Minggu, 25 September 2016

4 Pertanyaan Immanuel Kant



4 PERTANYAAN IMMANUEL KANT
Abad ke-18 di Jerman biasa disebut Aufklarung atau zaman modern yang di Inggris dikenal dengan Enlightenment. Pemberian nama ini dikarenakan pada zaman itu manusia mencari cahaya baru dalam rasionya. Immanuel Kant mendefinisikan zaman itu dengan mengatakan Aufklarung, dimaksudkan bahwa manusia keluar dari keadaan tidak baligh (dalam bahasa Jerman disebut Unmundigkeit), yang dengannya ia sendiri bersalah. ”Apa sebabnya manusia itu sendiri yang bersalah? Karena manusia itu sendiri tidak menggunakan kemungkinan yang ada padanya, yaitu rasio.
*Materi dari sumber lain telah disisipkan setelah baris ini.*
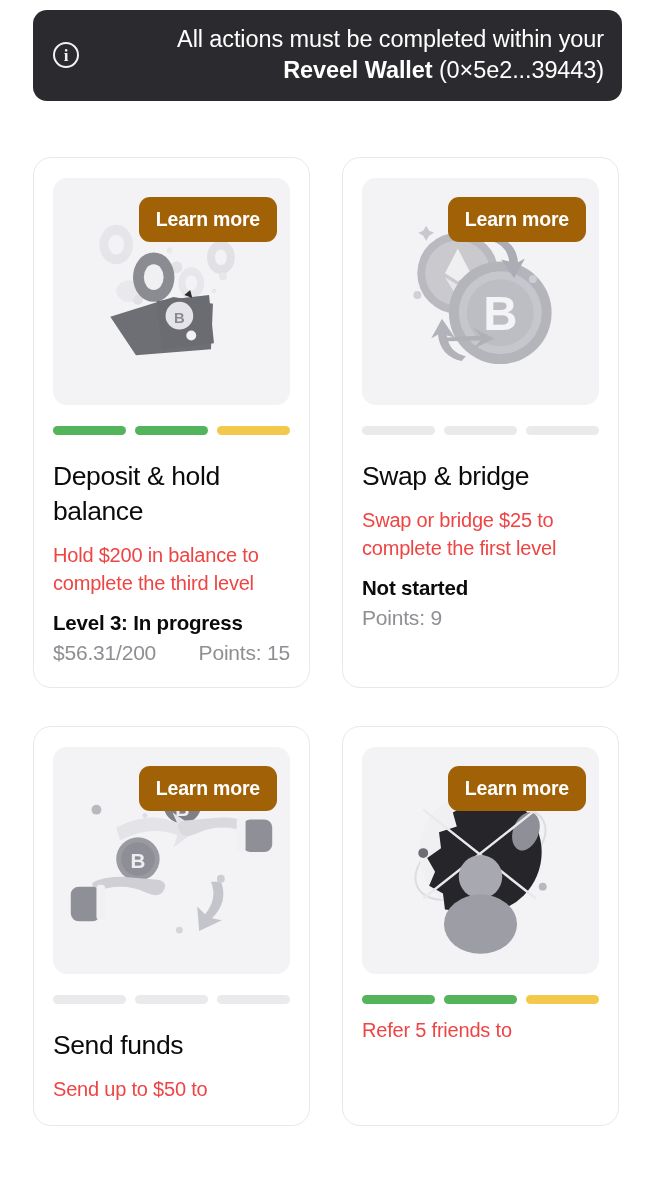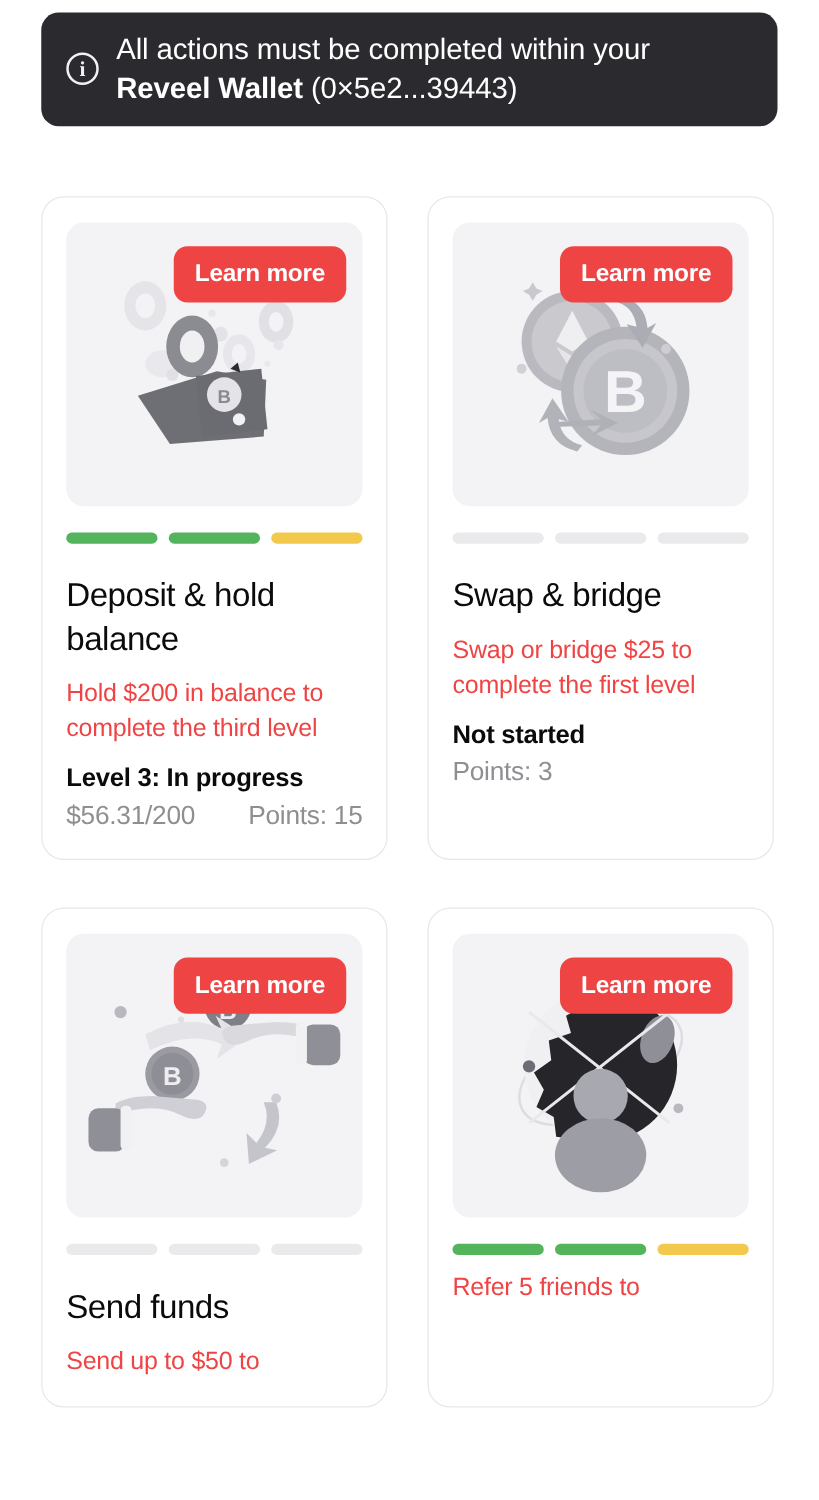--- a/index.html
+++ b/index.html
@@ -52,7 +52,7 @@
     font-size: 23.5px;
     line-height: 1.33;
     letter-spacing: -0.1px;
-    text-align: left;
+    text-align: right;
     flex: 1 1 auto;
   }
   .toast-text .bold { font-weight: bold; }

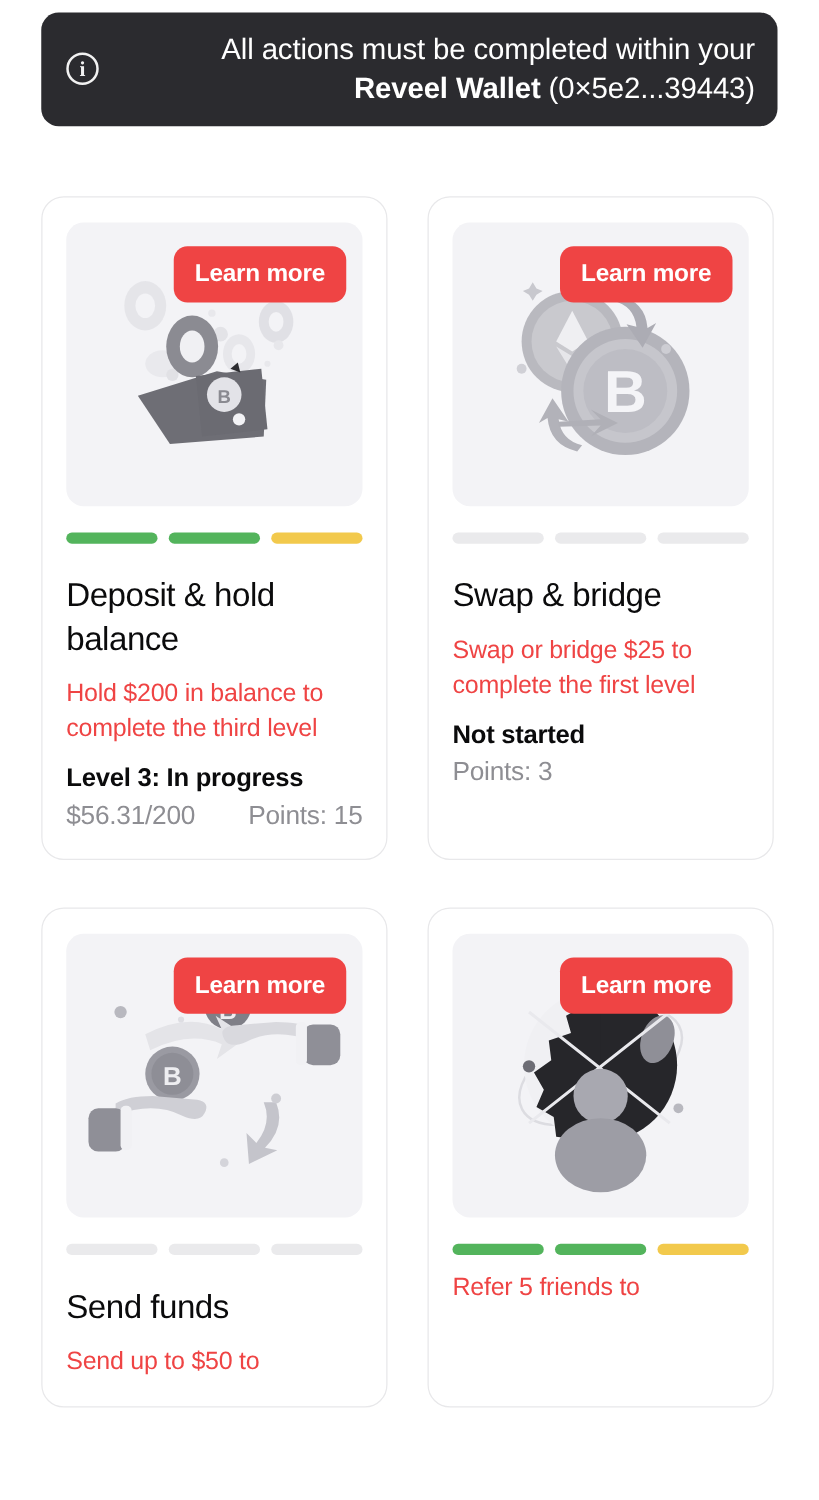--- a/index.html
+++ b/index.html
@@ -91,7 +91,7 @@
     position: absolute;
     top: 19px;
     right: 13px;
-    background: #ef4444;
+    background: #a16207;
     color: #ffffff;
     font-size: 19.5px;
     font-weight: bold;

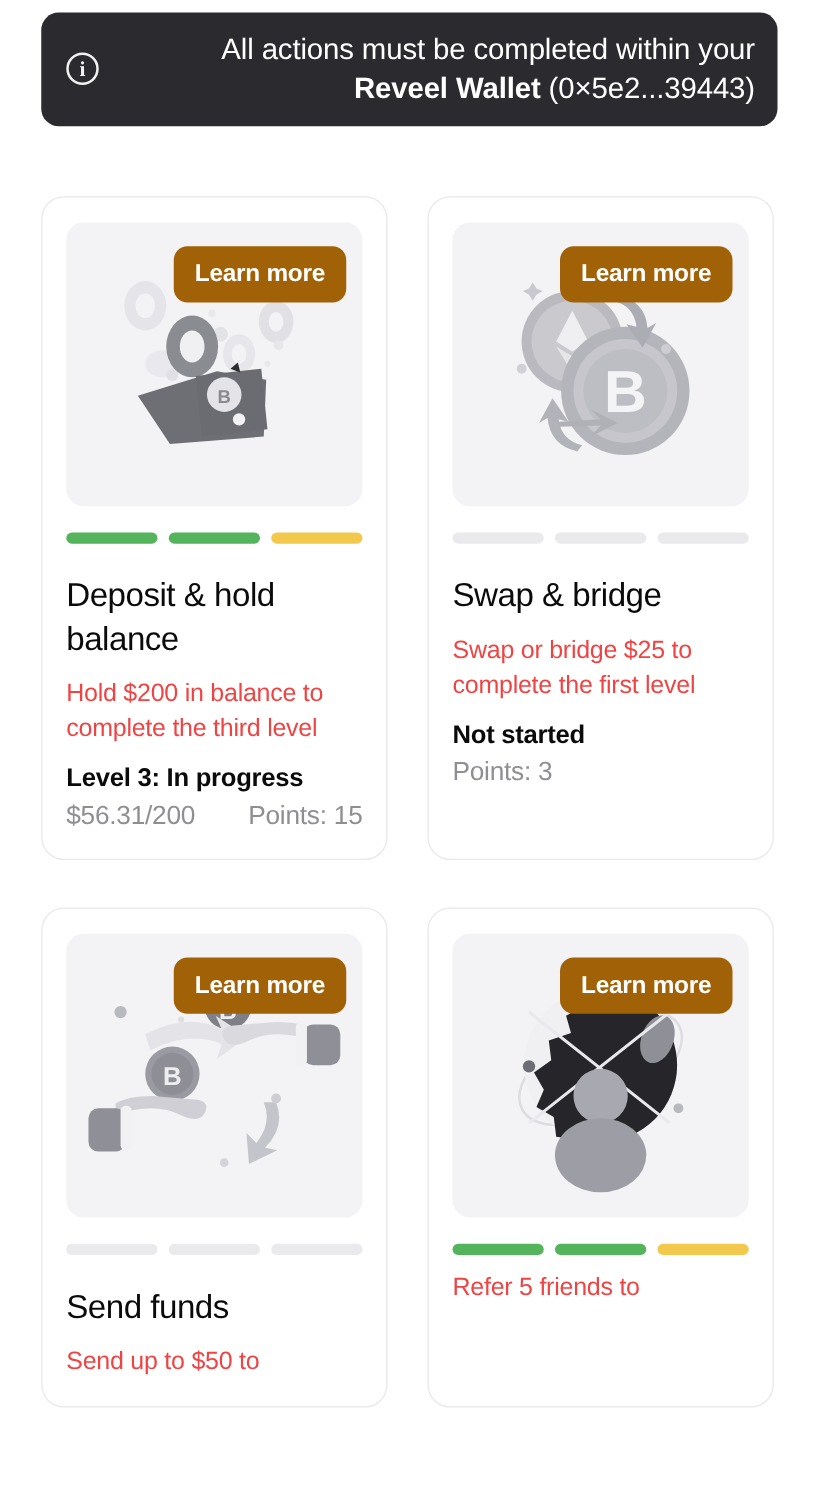--- a/index.html
+++ b/index.html
@@ -240,7 +240,7 @@
       <div class="card-status">Not started</div>
       <div class="card-meta single">
 
-        <span>Points: 3</span>
+        <span>Points: 9</span>
       </div>
     </div>
 

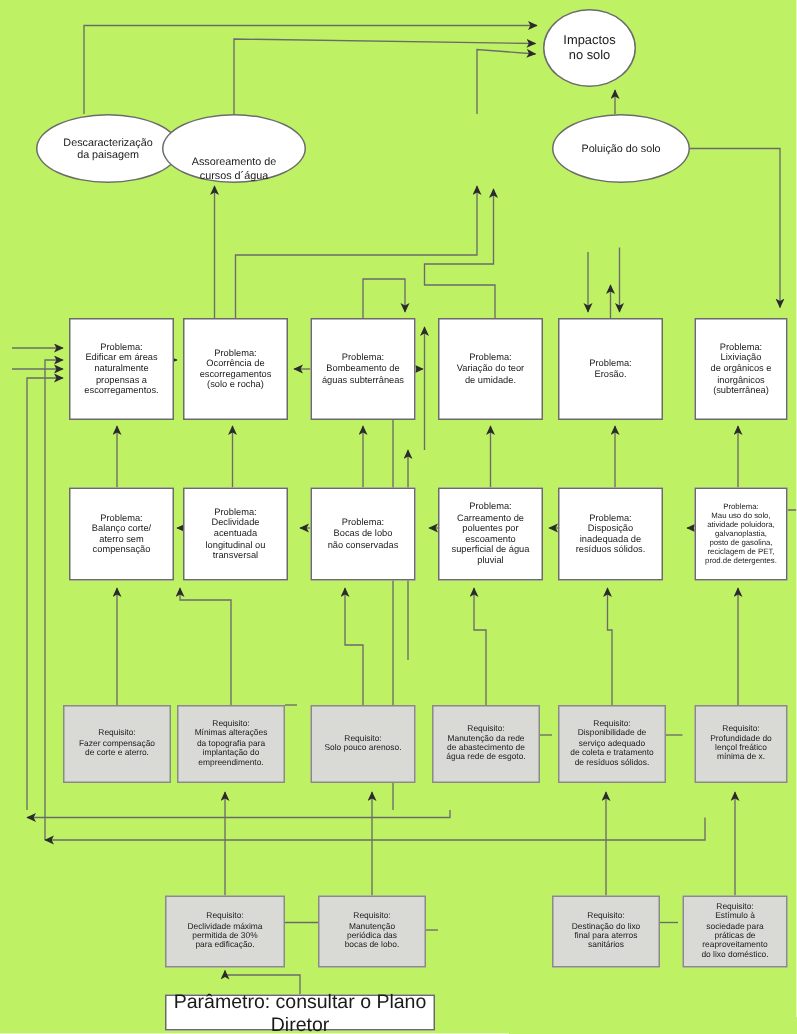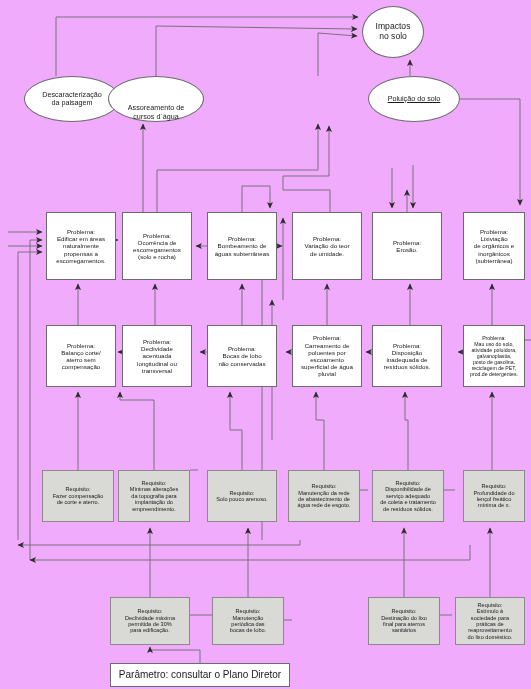--- a/index.html
+++ b/index.html
@@ -11,7 +11,7 @@
     position: relative;
     width: 531px;
     height: 689px;
-    background: #f0abfc;
+    background: #bef264;
     font-family: "Liberation Sans", sans-serif;
     overflow: hidden;
   }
Oleh karenanya semboyan Aufklarung menjadi Sapere Aude!Hendaklah anda berani berfikir sendiri!” Dengan demikian zaman pencerahan merupakan tahap baru dalam proses emansipasi manusia Barat yang sudah dimulai sejak Renaissance dan Reformasi.
 Di Inggris pada zaman itu muncul Deisme, yaitu suatu pendirian pemikir-pemikir yang sungguh menerima adanya Allah, akan tetapi beranggapan bahwa Allah tidak menghiraukan penyelenggaraan dunia.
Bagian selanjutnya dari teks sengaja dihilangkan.